If you say you’re going to do something, you do it.
The reason is not only that your dog has no defense against the way you treat him, and so to treat him meanly turns you into an instant bullying a-hole, but that … well, you want to grow the line of communication between the two of you.
Your dog watches you – his Alpha Wolf – all the time. He WANTS to know what’s going on in your head. He wants to understand what you’re doing and saying, so he can keep you happy with him. If you say or do something that seems comprehensible in dog terms, he remembers it and learns a new connection with you. But if you capriciously change it the next time, or every time, you confuse him and wipe out that connection. You destroy the closeness of understanding in your friendship.
And there’s even a third reason, it seems to me, a broader one that recognizes the deal that humans and dogs worked out all those tens of thousands of years ago. Dogs got food and companionship, a warm fire and some measure of safety, we humans got work partners, protectors and play friends. But then one side started to cheat.
We started to breed them into tortured little forms that are crippled and stupid, turning some of them into toys. We began to blithely trim their ears, their tails, other more sensitive bits, and think nothing of it. We started to order their lives and deaths for our own convenience and none of theirs. We began to choose who would live and die for the frivolous reasons of style and fashion, and even worse, began to throw them away when we grew tired of them.
My feeling is that if stupid, uncaring people are going to treat dogs-as-a-species like this, every compassionate dog owner will at least play fair with his own specific canine friends. You keep your promises. You treat them fair. You keep the leash loose. To do less is to tacitly agree that dogs are nothing but possessions, and that anything anybody wants to do to them is okay.

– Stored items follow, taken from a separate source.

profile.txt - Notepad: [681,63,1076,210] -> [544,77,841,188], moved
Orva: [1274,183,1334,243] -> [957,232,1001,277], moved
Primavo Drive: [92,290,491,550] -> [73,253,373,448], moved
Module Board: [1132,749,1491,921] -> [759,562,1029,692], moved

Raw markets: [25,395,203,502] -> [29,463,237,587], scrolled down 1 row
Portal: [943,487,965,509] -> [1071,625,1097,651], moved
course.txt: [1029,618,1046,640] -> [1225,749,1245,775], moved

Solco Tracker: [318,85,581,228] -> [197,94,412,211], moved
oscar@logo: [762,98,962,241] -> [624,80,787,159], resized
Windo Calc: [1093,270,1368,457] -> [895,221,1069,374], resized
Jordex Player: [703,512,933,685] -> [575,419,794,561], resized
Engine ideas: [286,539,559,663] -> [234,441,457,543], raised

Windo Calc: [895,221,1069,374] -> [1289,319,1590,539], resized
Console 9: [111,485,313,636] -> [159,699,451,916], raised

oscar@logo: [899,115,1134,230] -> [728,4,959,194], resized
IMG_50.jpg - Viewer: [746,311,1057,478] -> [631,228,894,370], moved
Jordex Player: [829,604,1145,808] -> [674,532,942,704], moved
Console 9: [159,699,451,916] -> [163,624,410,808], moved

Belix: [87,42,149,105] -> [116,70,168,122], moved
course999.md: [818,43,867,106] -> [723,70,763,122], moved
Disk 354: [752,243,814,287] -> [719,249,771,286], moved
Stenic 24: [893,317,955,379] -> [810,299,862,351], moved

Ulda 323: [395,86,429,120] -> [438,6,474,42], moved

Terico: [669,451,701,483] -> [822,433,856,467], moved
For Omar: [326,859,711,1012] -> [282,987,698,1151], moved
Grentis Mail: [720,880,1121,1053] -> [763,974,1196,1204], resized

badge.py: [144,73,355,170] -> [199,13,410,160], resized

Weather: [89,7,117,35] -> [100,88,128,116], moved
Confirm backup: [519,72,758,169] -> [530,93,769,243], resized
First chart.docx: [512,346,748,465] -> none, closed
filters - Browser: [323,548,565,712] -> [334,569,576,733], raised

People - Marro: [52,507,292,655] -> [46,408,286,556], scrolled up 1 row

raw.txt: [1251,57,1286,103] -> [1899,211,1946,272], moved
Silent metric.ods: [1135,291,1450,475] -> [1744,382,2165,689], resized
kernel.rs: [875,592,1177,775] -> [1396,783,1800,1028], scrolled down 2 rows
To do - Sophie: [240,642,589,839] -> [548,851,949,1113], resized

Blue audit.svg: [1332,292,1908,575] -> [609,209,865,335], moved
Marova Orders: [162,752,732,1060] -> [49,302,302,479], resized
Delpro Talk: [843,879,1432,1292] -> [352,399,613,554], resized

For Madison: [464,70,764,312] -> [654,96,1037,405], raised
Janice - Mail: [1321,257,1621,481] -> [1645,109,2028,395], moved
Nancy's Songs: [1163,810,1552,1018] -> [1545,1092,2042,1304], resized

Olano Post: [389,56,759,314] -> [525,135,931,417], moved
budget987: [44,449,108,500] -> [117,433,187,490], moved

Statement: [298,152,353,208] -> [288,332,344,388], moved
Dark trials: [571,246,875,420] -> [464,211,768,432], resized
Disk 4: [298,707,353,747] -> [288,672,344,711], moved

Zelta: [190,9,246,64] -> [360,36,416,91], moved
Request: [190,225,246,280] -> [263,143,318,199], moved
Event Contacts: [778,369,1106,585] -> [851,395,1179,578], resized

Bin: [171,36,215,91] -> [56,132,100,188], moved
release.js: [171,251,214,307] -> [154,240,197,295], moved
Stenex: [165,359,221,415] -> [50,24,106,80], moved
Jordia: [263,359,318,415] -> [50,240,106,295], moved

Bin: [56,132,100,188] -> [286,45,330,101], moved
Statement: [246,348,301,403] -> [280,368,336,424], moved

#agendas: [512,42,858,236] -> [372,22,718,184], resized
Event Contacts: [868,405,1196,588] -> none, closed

One day, though, Tito pushed the bargain from the dog side.
We were out hiking, again along Varmint Creek, and he spotted a herd of deer off in the distance. Whoosh, he was off!
I yelled, I screamed, I threatened, but he’d gone conveniently and completely deaf. All the deer heads came up and they went bounding away, crashing through the manzanita and rabbit brush like Olympic sprinters, Tito hot on their trail.
Straight for the highway. Oh, crap.
I cut the hike short, and Ranger and I hurried back to the truck. I peeled out, throwing road gravel behind me in a generous rooster tail as I roared up the long s-curve of the dirt road to where it connected with the highway. I rushed back up the highway toward where Tito would have come out, and when I got there I stopped and whistled my power whistle, which both Tito and Ranger knew and which I was pretty sure carried a quarter-mile or so.
I motored up to the turnaround and cut back towards town, cruising slow with the windows rolled down, power-whistling out both sides of the truck and hoping I wasn’t luring Tito out into the sparse but fast traffic.
I did this for about 15 minutes, then decided to run back home, to see if anybody had called. Tito’s collar had my phone number on it. I waited a bit by the phone, hoping for a call. Back in the truck, I drove out to the highway again and cruised both sides of it, over and over.
Back home to check messages. Nothing. Back to the highway. Nothing. Shit.
I went home, dejected. Tito and I were both new enough to each other that I wasn’t sure what he would do if he lost me.
Another hour went by, but the phone finally rang. A young woman’s voice with a hint of censure in it: “We found your dog out on the highway, eating a road-killed deer.”
I laughed out loud, both to know he was okay and at how funny it was, and I’m not sure she liked hearing it. They gave me directions, and I drove straight over. Tito was happy to see me, but he’d also been busy charming the couple who’d picked him up. “What a neat dog!” they said, and they seemed to regret letting him go.
“The worst thing about this,” I said as I left, “is that now I’m not sure I’m ever going to be able to stop him running off. Tito knows now that deer are not only fun to chase, but they taste good too.”